Wednesday, February 13, 2008

Martial Arts Philosphy and Our TRAINING

I just wrote a note to someone about...well, “life.” Specifically, I wrote about a current situation, debating the pros and cons about how to proceed in a certain matter, and I wrote the phrase:

“If I fall back on my training...”

That made me take pause –as I had to consider what “my training” had been.

And that made me think of the book Dune, the science fiction novel by Frank Herbert. In Dune, many of the characters had, from early in their lives, received specialized training, which gave them tools that they used to get what they want, to pursue their various missions, and to cope with whatever life threw their way.

“If I fall back on my training...”

Like the characters in Dune, I’ve been “in training” since the age of 11 –and that training, if we look at it from a certain perspective, was aimed to give me certain skills.

Now the question is: What were those skills supposed to be –and what were they supposed to do for me? Were there certain powers I was supposed to be developing? Was the training for a purpose beyond being able to kick and punch? Beyond fighting? Beyond the development of the obvious physical skills?

These questions lead me to what I am today, what I do, and what our potential is as teachers of the martial arts.

What, for that matter, are the martial arts for? And what is the end result we, collectively, desire out of the work we do with our students? What ideology are we imparting? Do we have a collective “mission?

“If I fall back on my training...”

Looking back, I think much of my training was haphazard; and if not haphazard, then it was simply –and probably unintentionally –trivialized.

Does a teacher teach his or her student how to read books for the purpose of reading books? Or is to unlock the ideas contained in them?

Likewise, do we, as martial arts teachers, teach the techniques of the martial arts just so that our students can execute technique? Or do we teach what we teach to help our students learn something else hidden within the practice?

Does the physical practice, does the time we spend together, does all the history and strategies and philosophy serve some other purpose than the obvious physical aspects of the martial arts?

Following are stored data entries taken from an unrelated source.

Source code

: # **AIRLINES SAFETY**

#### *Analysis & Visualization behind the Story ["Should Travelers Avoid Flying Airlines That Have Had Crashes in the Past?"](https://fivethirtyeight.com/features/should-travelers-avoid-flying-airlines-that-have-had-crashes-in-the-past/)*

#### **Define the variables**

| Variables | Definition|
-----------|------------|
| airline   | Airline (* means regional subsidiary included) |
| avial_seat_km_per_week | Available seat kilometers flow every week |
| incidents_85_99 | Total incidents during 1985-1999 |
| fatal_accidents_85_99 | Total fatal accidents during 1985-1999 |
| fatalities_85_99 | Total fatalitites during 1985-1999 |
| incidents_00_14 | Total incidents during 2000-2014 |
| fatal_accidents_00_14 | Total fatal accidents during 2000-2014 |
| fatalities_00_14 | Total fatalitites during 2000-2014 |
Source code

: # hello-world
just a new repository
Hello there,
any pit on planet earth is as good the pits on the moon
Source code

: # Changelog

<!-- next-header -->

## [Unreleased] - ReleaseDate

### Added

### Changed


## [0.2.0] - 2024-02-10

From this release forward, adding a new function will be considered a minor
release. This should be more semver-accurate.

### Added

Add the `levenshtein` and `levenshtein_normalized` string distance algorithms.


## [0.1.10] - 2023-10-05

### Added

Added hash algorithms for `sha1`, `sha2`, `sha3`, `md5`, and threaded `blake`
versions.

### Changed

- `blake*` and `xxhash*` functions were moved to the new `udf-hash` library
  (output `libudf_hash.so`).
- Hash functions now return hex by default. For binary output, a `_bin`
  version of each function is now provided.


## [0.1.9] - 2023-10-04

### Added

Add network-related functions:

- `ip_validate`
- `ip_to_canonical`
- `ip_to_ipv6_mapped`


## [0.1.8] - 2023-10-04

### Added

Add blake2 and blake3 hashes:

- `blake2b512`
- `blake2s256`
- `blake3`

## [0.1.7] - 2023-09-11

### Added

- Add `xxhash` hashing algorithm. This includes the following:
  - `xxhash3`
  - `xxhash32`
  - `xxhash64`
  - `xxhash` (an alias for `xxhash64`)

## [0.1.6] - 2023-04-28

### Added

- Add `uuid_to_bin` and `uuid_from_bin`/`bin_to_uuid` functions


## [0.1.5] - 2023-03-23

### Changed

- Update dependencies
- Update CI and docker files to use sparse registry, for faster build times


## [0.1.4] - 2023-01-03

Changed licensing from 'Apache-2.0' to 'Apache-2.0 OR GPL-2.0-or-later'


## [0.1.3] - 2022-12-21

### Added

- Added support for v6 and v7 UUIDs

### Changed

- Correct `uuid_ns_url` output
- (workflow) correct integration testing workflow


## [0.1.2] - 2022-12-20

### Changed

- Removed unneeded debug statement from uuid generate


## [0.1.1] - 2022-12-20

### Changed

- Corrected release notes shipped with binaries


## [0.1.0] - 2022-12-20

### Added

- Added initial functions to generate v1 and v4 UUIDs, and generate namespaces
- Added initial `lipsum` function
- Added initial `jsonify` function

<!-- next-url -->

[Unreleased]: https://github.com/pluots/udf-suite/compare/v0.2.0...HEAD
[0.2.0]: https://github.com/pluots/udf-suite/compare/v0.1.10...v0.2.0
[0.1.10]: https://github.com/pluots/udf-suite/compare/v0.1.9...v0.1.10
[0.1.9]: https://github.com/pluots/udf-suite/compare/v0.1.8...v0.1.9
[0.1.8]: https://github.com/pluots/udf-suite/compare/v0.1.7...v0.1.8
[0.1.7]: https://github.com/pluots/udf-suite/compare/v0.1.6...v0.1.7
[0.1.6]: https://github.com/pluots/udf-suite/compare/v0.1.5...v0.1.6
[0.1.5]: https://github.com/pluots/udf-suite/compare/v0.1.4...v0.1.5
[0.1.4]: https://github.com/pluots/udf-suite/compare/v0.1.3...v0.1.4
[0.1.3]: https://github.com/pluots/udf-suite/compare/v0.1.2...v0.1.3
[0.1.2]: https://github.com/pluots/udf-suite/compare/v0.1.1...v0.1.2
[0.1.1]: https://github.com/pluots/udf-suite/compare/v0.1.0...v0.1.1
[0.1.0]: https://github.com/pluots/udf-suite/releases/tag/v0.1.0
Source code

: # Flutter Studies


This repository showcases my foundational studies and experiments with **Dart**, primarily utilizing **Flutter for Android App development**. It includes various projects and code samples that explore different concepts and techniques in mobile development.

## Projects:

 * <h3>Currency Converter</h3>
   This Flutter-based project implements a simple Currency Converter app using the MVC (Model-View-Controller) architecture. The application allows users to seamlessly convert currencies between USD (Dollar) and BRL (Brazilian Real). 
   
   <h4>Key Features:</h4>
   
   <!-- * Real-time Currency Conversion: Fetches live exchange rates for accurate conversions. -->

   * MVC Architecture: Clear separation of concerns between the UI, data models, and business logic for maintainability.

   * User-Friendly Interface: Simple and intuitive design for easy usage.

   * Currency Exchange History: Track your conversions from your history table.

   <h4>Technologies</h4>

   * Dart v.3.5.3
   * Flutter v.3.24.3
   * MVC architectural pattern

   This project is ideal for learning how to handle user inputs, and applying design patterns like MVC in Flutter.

How well-defined is our mission? Do we have one?

Now forget the past. All of these questions lead me, lead us, to what we are doing right now.

How big is our vision?

And tell me, Mr. and Ms. Martial Arts Teacher, what kind of training are you, right now, imparting to the next generation?

When, 30 years from now, one of your students writes the phrase, “When I fall back on my training,” what training will they be thinking of?

Will you have taught them the power of action? The power of education? Of the spoken and written word? The power of perseverance? The power of teamwork? The power of self-discipline of compassion of simplicity of open-mindedness –and the power of love? Or will you have taught them a bunch of exercises?

All of the above speaks of the work you and I are doing today.

We are educators –and so what is the education we are imparting?

My martial arts, that is, the “training” my students may some day “fall back on,” is about developing oneself as a fully engaged, compassionate, cognizant, participative, human being.

The physical training is for fitness –and to train the mind for bigger things. If we are training “warriors,” then it’s up to us to recognize the “war” we are preparing to fight. In my mind the war is not hand-to-hand combat, it is the battle to evolve mentally and spiritually in the model of those men and women in history who have done just that. It is to follow in the footsteps of ________ (list your most spiritually evolved heroes here).

If, indeed, we are someday held accountable; if indeed we are meant to learn something while we hold this form; then the training we give, get, and fall back on should, ideally, prepare us for that purpose.

This is how I am designing my curriculum. This is the intent I have as I prepare my lessons, as I interact with my students, with their parents, with my community, and with the world.

This is my sense of mission.

This is what makes me look for new lessons, for teachers, and for material for my classes. This is what I think about when I call my class to attention –it’s the mission behind all the movement.

This is our " business."

Now you know the motivation behind the UBBT and The 100 and Six Tasks and The Acts of Kindness Program and Take 5 for Education and Alabama and just about everything I do.

If someday you look back on the time (any time) we spent together, involved in any way, you might consider that the purpose behind whatever it is we did was to further “our training.” The training we “fall back upon” when we need it.

1 comment:

Jennifer Dye said...

Thanks Coach! Reading your work reinforces my career choice every day. I am proud to be a martial arts instructor, and believe that I can positively influence many lives because of your training. -Jennifer Dye American Colleges of Mixed Martial Arts, Auburn, WA.